13 Şubat 2018 saat 17.30 da açıldı, ancak ben bugün gidebildim. 22 Şubat 2018 tarihi serginin son günü. Kaçırmayın!
Sergi altı sanatçının birlikte işlerini paylaştığı karma bir sergi.
Tuğba Küçükbahar’ın dışavurumcu tavrıyla yaptığı eserleri, Özcan Aydemir’in kendi renkleri ile kalın fırça darbeleriyle yarattığı izlenimci bakışı, Taner Tunga’nın, bazen ışık-gölge, çizgi-nokta perspektif bakışı ile yarattığı siyah beyaz çalışmaları, Demet Güvendik Erçetinin değişik yapıda taşları yontarak ortaya çıkardığı heykelleri, Kenan Tanburoğlu’nun görünür bağıntıları egemenliği altına alarak ve insan davranışlarının altını çizen zihinsel bir yapı ile yaptıkları ve Taner Döner’in mücevherler gibi dışavurum eserlerini, son iki gün içinde Adanalı sanat severlerin görmesini çok isterim.

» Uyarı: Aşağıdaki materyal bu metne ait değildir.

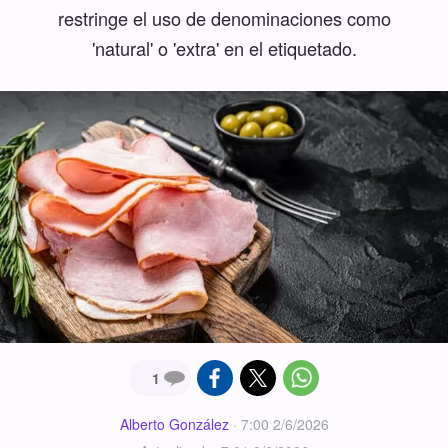
restringe el uso de denominaciones como
'natural' o 'extra' en el etiquetado.
1
Alberto González
·
7:00 2/6/2026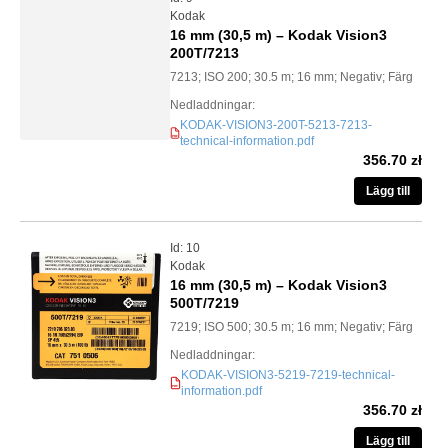
Kodak
16 mm (30,5 m) – Kodak Vision3
200T/7213
7213; ISO 200; 30.5 m; 16 mm; Negativ; Färg
Nedladdningar:
KODAK-VISION3-200T-5213-7213-
PDF
technical-information.pdf
356.70 zł
Lägg till
Id: 10
Kodak
16 mm (30,5 m) – Kodak Vision3
500T/7219
7219; ISO 500; 30.5 m; 16 mm; Negativ; Färg
Nedladdningar:
KODAK-VISION3-5219-7219-technical-
information.pdf
PDF
356.70 zł
Lägg till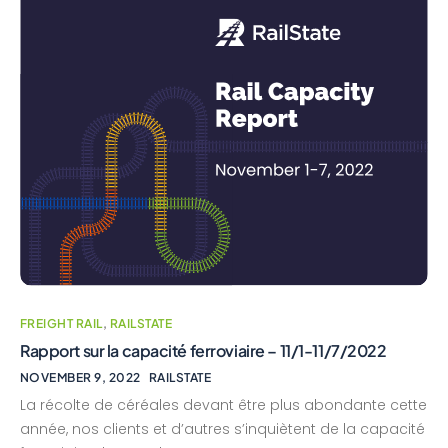
FREIGHT RAIL
,
RAILSTATE
Rapport sur la capacité ferroviaire – 11/1-11/7/2022
NOVEMBER 9, 2022
RAILSTATE
La récolte de céréales devant être plus abondante cette
année, nos clients et d’autres s’inquiètent de la capacité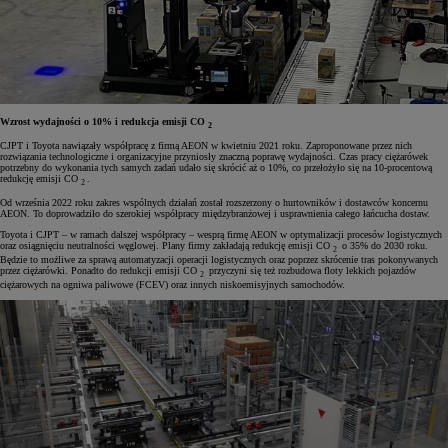
Wzrost wydajności o 10% i redukcja emisji CO
2
CJPT i Toyota nawiązały współpracę z firmą AEON w kwietniu 2021 roku. Zaproponowane przez nich
rozwiązania technologiczne i organizacyjne przyniosły znaczną poprawę wydajności. Czas pracy ciężarówek
potrzebny do wykonania tych samych zadań udało się skrócić aż o 10%, co przełożyło się na 10-procentową
redukcję emisji CO
.
2
Od września 2022 roku zakres wspólnych działań został rozszerzony o hurtowników i dostawców koncernu
AEON. To doprowadziło do szerokiej współpracy międzybranżowej i usprawnienia całego łańcucha dostaw.
Toyota i CJPT – w ramach dalszej współpracy – wesprą firmę AEON w optymalizacji procesów logistycznych
oraz osiągnięciu neutralności węglowej. Plany firmy zakładają redukcję emisji CO
o 35% do 2030 roku.
2
Będzie to możliwe za sprawą automatyzacji operacji logistycznych oraz poprzez skrócenie tras pokonywanych
przez ciężarówki. Ponadto do redukcji emisji CO
przyczyni się też rozbudowa floty lekkich pojazdów
2
ciężarowych na ogniwa paliwowe (FCEV) oraz innych niskoemisyjnych samochodów.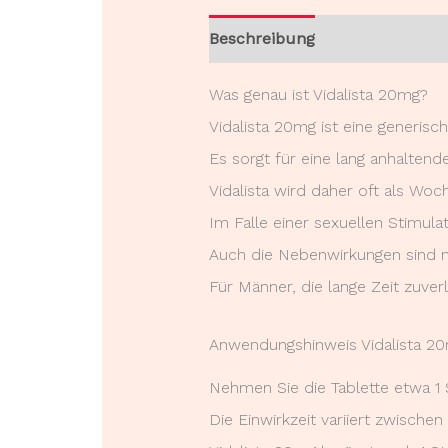
Beschreibung
Rezensionen (
Was genau ist Vidalista 20mg?
Vidalista 20mg ist eine generisch
Es sorgt für eine lang anhaltend
Vidalista wird daher oft als Woc
Im Falle einer sexuellen Stimulat
Auch die Nebenwirkungen sind n
Für Männer, die lange Zeit zuverlä
Anwendungshinweis Vidalista 2
Nehmen Sie die Tablette etwa 1
Die Einwirkzeit variiert zwisch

Demet Güvendik Erçetinin kendi mutlak düşünce güçüyle yarattığı on adet eser mermer, ahlat taşı ve ytong malzemelerin yontulmuş dışavurumudur.
Her eseri, kendince yorumlayıp kendi hikayeleri ile birlikte yansıtan on kadın kalem de heykellerin dili olmuştur. Bu yazınsal dil de çok güzel ve etkileyicidir. Kendi bakışıyla mitolojiye vacip hayat şartlarının sembolik ve mitolojik şekilde kavranması gibi taşları yontan sanatçı, yazınsal anlatı içinde başka kadınları sanatının içine dahil etmesi güzel bir sanatsal paylaşımdır.
Mitoloji, dünya ve çevredeki olaylar insanı eğiten onu yaşama hazırlayan birer felsefi kanıt rolündedir. Bu bir anlamda mitoloji gerçekliğin yansıması gibi anlam bildiren mitolojik bilgiye de dönüşmüştür.
Sanatçı, mitolojide yer almış birçok öyküye, kitaba konu olduğu gibi, ünlü şairlerin şiirlerinde ve ressamların resimlerinde yer almış, yunan mitolojisinde ve başka mitolojilerde de ortaya çıkan
‘Baş eğmez Lamia’yı ytong malzeme üzerinde yansıtmıştır.
Sergiyi ziyaret eden izleyicilere önerim, heykelleri izlediğiniz gibi, heykellerin yanındaki yazıları da okumalarıdır.